First – some history on me. I grew up mostly in Texas. When it snowed, the schools closed, nevermind that it was only an inch. Then I move to Denver, where I drove with three inches of standing snow on the road, where you couldn’t see the lanes in the road, you just drove in the path carved out by the car in front of you, and snowdrifts were piled high. Then I moved to Charlotte, which operates much like Texas does, which is: 1″ of snow=school closings.

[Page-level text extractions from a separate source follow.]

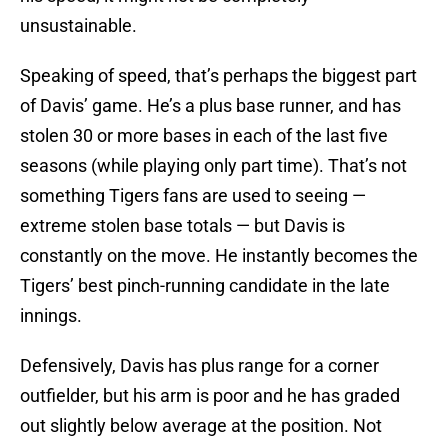
unsustainable.
Speaking of speed, that’s perhaps the biggest part
of Davis’ game. He’s a plus base runner, and has
stolen 30 or more bases in each of the last five
seasons (while playing only part time). That’s not
something Tigers fans are used to seeing —
extreme stolen base totals — but Davis is
constantly on the move. He instantly becomes the
Tigers’ best pinch-running candidate in the late
innings.
Defensively, Davis has plus range for a corner
outfielder, but his arm is poor and he has graded
out slightly below average at the position. Not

People from the North make fun of Southerners, because when the news calls for 2-3″, everyone runs out, buys milk and bread, and schools close the next day, so parents stay home, too. Northerners say, “Ha, ha, you Southerners and your inability to drive in the snow. Call me when it gets to be 3 feet of snow, okay?”
Having lived in both the South and Denver (which is not the north, but gets a lot of snow), I feel I can comment on this. To you people from the north: (a) snow is exciting to Southerners. Southerners don’t get to see it too often, so making a “grassman” (a snowman made of more grass than snow) is a special treat. (b) The South does not have the money invested in road clearing that the North does. The South does not have ample snow plows, and snow chains. So although the North gets 3 feet of snow, the roads are fairly decent to drive on, as opposed to the melted/refrozen mass that we drive on down here. (c) People from the South did not grow up driving in the snow. They can barely drive in the rain – do you really want to see what happens in the snow? (Please note – this last statement is meant to be funny – please don’t comment about my stereotyping.)

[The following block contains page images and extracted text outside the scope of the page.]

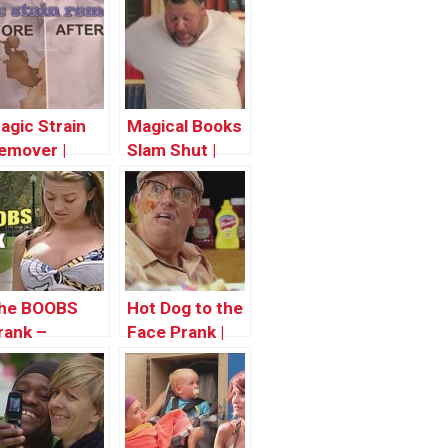
agic Strain
Magical Books
emover |
Slam Shut |
hrowback
Throwback
hursday
Thursday
he BOOBS
Hot Dog to the
rank –
Face Prank |
hrowback
Throwback
hursday
Thursday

When I first moved from Denver to Charlotte, I was forced onto the “Inclement Weather Team” by my boss. “You lived in Denver, you can drive in the snow. You’ll be able to get to work.” I tried to explain, again and again, that “driving in the snow” in Denver and “driving in the snow” in Charlotte are two different things. People in Denver know how to drive when it’s snowing. Most of the wrecks you saw involved cars with Texas plates. And, most importantly, Denver knows how to treat the roads and has plenty of manpower and equipment to do so.

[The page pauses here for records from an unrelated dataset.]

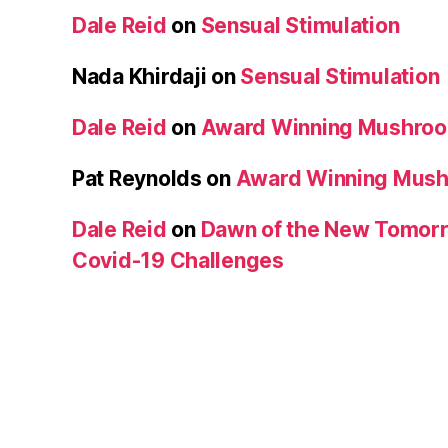
Dale Reid
on
Sensual Stimulation
Nada Khirdaji
on
Sensual Stimulation
Dale Reid
on
Award Winning Mushro
Pat Reynolds
on
Award Winning Mus
Dale Reid
on
Dawn of the New Tomorr
Covid-19 Challenges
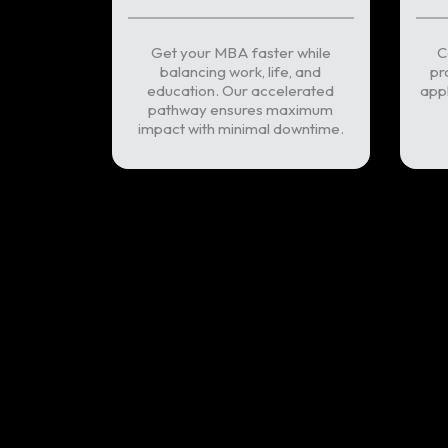
Get your MBA faster while
C
balancing work, life, and
pr
education. Our accelerated
appl
pathway ensures maximum
impact with minimal downtime.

Charlotte (and most of the South) does not.
Two stories for you:
I remember one storm we had in Denver – it was a completely unexpected. Denver pre-treats the roads when they are expecting snow, so the snow doesn’t stick. But this storm was unexpected, so they didn’t do their normal treatment. I got in my car and made it ten blocks (out of the 110 blocks I had to go to work) in half an hour. When a car in oncoming traffic lost control, swinging into the lane I was in and missing the car in front of me by about a foot, I turned around. No way did I want to be a part of that mess.
The year I moved to Denver, we had a blizzard. An honest to God blizzard that shut down the Denver airport, which doesn’t happen. The city was completely shut down for three days. On the second day, my boyfriend and I went to the grocery store on foot. Lots of people were out in showshoes, making it easy to get around on the sidewalks. But the streets? They were completely clear. The pre-treatment and snow plows had done their job – people simply couldn’t get out of parking lots and neighborhood streets.
So, Northerners, laugh all you want. Southerners got more snow days growing up. Southerners enjoy the simplicity of a snowfall. And trust me, if you really want Southerners on the road, you’ll more than likely be in a ditch with one.